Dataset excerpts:

:::

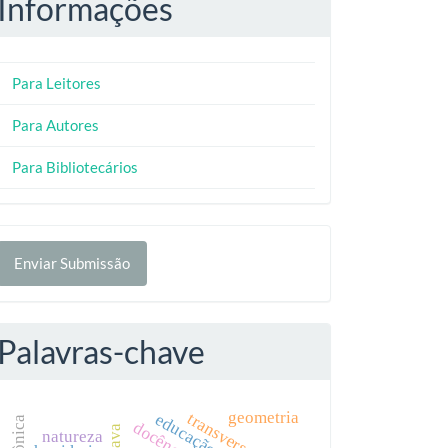
Informações
Para Leitores
Para Autores
Para Bibliotecários
nviar
Enviar Submissão
ubmissão
Palavras-chave
geometria
transversalidade
natureza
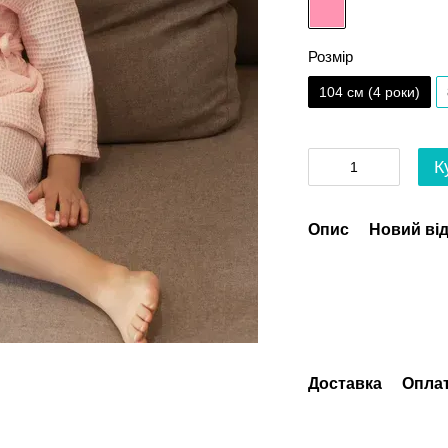
Розмір
104 см (4 роки)
К
Опис
Новий від
Доставка
Опла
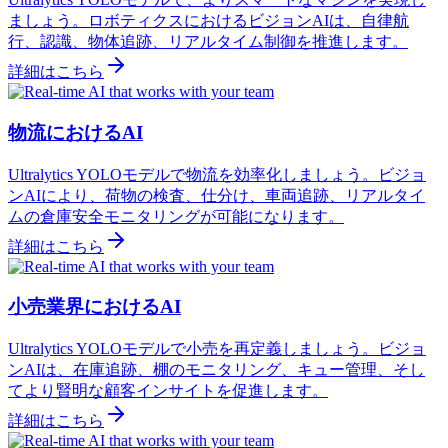
ましょう。ロボティクスにおけるビジョンAIは、自律航
行、認識、物体追跡、リアルタイム制御を推進します。
詳細はこちら
物流におけるAI
Ultralytics YOLOモデルで物流を効率化しましょう。ビジョ
ンAIにより、荷物の検査、仕分け、車両追跡、リアルタイ
ムの倉庫安全モニタリングが可能になります。
詳細はこちら
小売業界におけるAI
Ultralytics YOLOモデルで小売を再定義しましょう。ビジョ
ンAIは、在庫追跡、棚のモニタリング、キュー管理、そし
てより賢明な顧客インサイトを促進します。
詳細はこちら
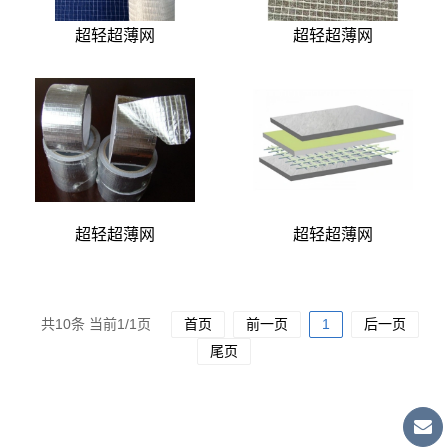
超轻超薄网
超轻超薄网
超轻超薄网
超轻超薄网
共10条 当前1/1页
首页
前一页
1
后一页
尾页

:::

# Directions:
Your copy should hold all the data word for word. It should hold no pictures.

# Written solution:
Informações
Para Leitores
Para Autores
Para Bibliotecários
nviar
Enviar Submissão
ubmissão
Palavras-chave
geometria
transversalidade
natureza
Розмір
104 см (4 роки)
К
Опис
Новий від
Доставка
Опла
ましょう。ロボティクスにおけるビジョンAIは、自律航
行、認識、物体追跡、リアルタイム制御を推進します。
詳細はこちら
物流におけるAI
Ultralytics YOLOモデルで物流を効率化しましょう。ビジョ
ンAIにより、荷物の検査、仕分け、車両追跡、リアルタイ
ムの倉庫安全モニタリングが可能になります。
詳細はこちら
小売業界におけるAI
Ultralytics YOLOモデルで小売を再定義しましょう。ビジョ
ンAIは、在庫追跡、棚のモニタリング、キュー管理、そし
てより賢明な顧客インサイトを促進します。
詳細はこちら
超轻超薄网
超轻超薄网
超轻超薄网
超轻超薄网
共10条 当前1/1页
首页
前一页
1
后一页
尾页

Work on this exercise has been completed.